# How to replace friction wheel on old Ariens



## RMBC73 (Dec 5, 2016)

Hi. I have a 1970 vintage Ariens, model 910995, and I want to replace the original friction wheel. I've been disassembling and have removed the two nuts on the ends of the hex drive which goes all the way across on this older model. With the nuts off how is the hex drive removed as I can't get it to budge and I have released the pressure on the wheel. I don't see a roll pin or anything else and I've checked my parts diagram and don't see anything there. Is it just "muscle" at this point?

Thanks!


----------



## bad69cat (Nov 30, 2015)

Here's a good video


----------



## jtclays (Sep 24, 2010)

A '70 won't have that short hex shaft in the video. They basically require removal of pretty much everything in the tractor box. You have to remove the axle also to accomplish anything inside. Admittedly, not a lot of video or step by step procedures online to make it easy. I caught this video and the guy appears to be anal enough he may be able to chat you through it if he's willing or has photos available of the process. Maybe log into youtube and ask in his comment section. He's a machinist so likely very precise.
Personally, the tractor separated from the auger would have been my first step. In my experience this is a "project" and not a simple maintenance event, best left for warm weather or heated garages:icon_smile_big:


----------



## RMBC73 (Dec 5, 2016)

Hi, guys. Thanks for the prior posts and I was able to get everything apart and replaced the friction wheel. Used it today for the first time in the 12+ inches here in Boston and this thing is ready for the Daytona 500! First gear is much faster than it was as is reverse. 2-4 seem OK but didn't need to use them much because of the speed in 1st. I'm assuming there's a way to adjust the shifter linkage to change the wheel's position and, therefore, speed but I'm not sure just how to do it.
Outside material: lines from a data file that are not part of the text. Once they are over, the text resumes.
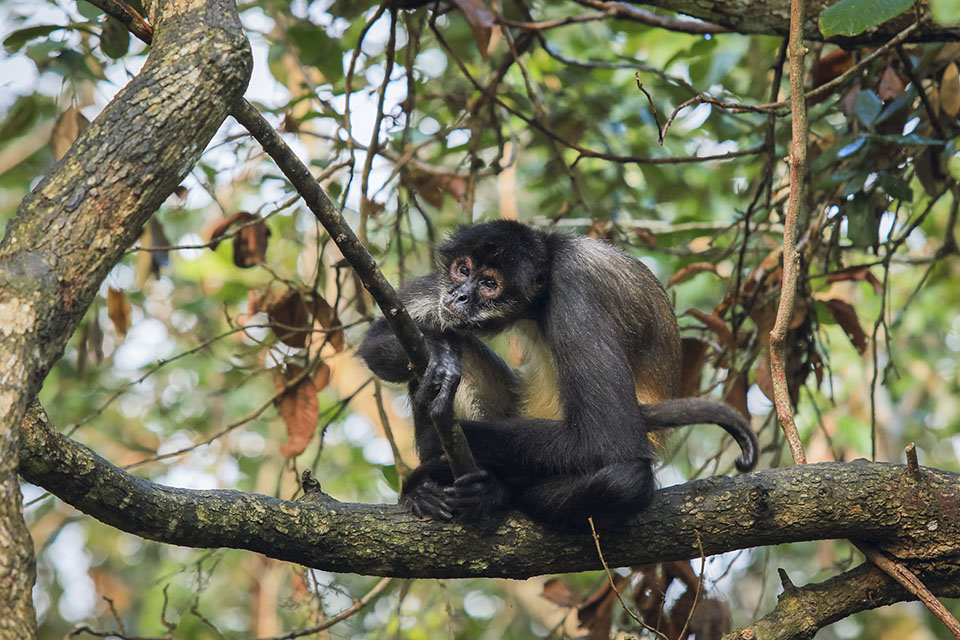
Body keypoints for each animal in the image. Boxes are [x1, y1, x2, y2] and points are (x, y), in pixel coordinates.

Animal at [358, 220, 757, 525]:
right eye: (463, 269)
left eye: (489, 284)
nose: (459, 297)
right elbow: (380, 337)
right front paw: (440, 357)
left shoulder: (573, 285)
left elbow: (605, 439)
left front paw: (441, 452)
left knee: (624, 479)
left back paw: (494, 491)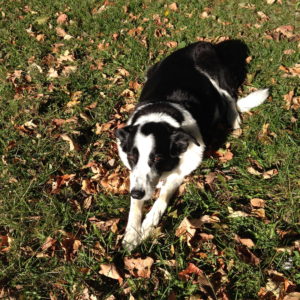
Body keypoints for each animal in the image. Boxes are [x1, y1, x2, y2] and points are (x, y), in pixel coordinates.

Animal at [116, 40, 268, 251]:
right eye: (131, 156)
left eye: (158, 157)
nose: (138, 193)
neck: (162, 111)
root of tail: (197, 44)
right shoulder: (135, 176)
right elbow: (134, 206)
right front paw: (131, 234)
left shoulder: (181, 171)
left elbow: (162, 199)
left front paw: (147, 226)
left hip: (214, 71)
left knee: (230, 97)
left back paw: (233, 118)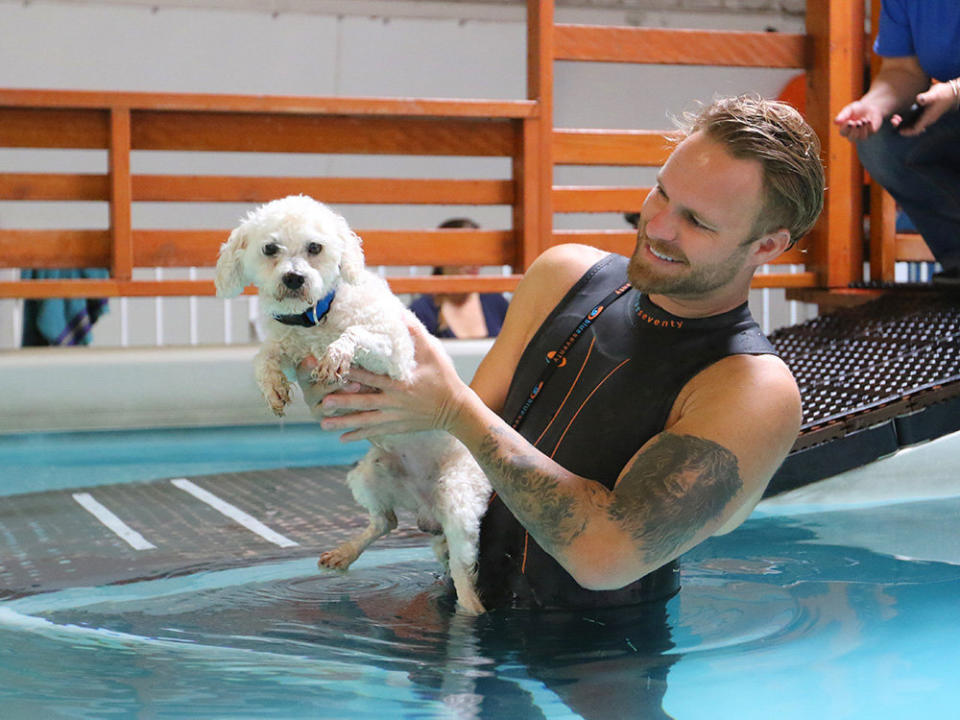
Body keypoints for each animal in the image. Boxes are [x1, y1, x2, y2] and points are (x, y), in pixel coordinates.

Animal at [216, 195, 488, 612]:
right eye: (270, 249)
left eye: (315, 248)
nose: (294, 278)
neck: (318, 317)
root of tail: (427, 510)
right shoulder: (290, 347)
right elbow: (265, 355)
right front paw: (272, 386)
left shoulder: (398, 355)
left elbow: (356, 334)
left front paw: (337, 353)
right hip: (370, 474)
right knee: (385, 521)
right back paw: (346, 552)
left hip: (458, 498)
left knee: (462, 567)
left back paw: (470, 607)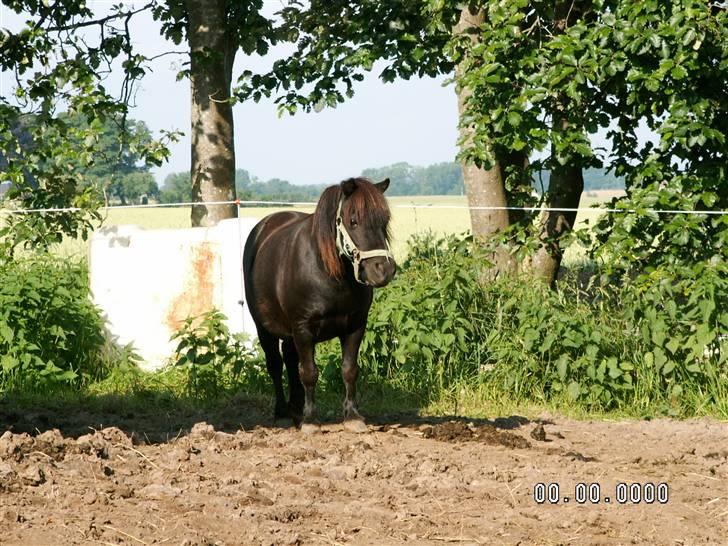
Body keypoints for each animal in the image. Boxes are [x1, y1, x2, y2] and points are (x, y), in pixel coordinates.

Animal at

Any advice is much appreciated.

Thanks!


----------



## Jackmels (Feb 18, 2013)

To Adjust the linkage, Remove the linkage cotter pin at the gearshift, and get it free of the shifter. You can then Turn the linkage to lengthen or shorten depending on which way you need to go.


----------



## RMBC73 (Dec 5, 2016)

Thank you. As I tell my 2 sons, life is simple when you know what you're doing......and have the right tools!


----------



## JayzAuto1 (Jul 25, 2016)

PLUS, the Time, Knowledge. Experience and Drive to do it. Then its very simple


----------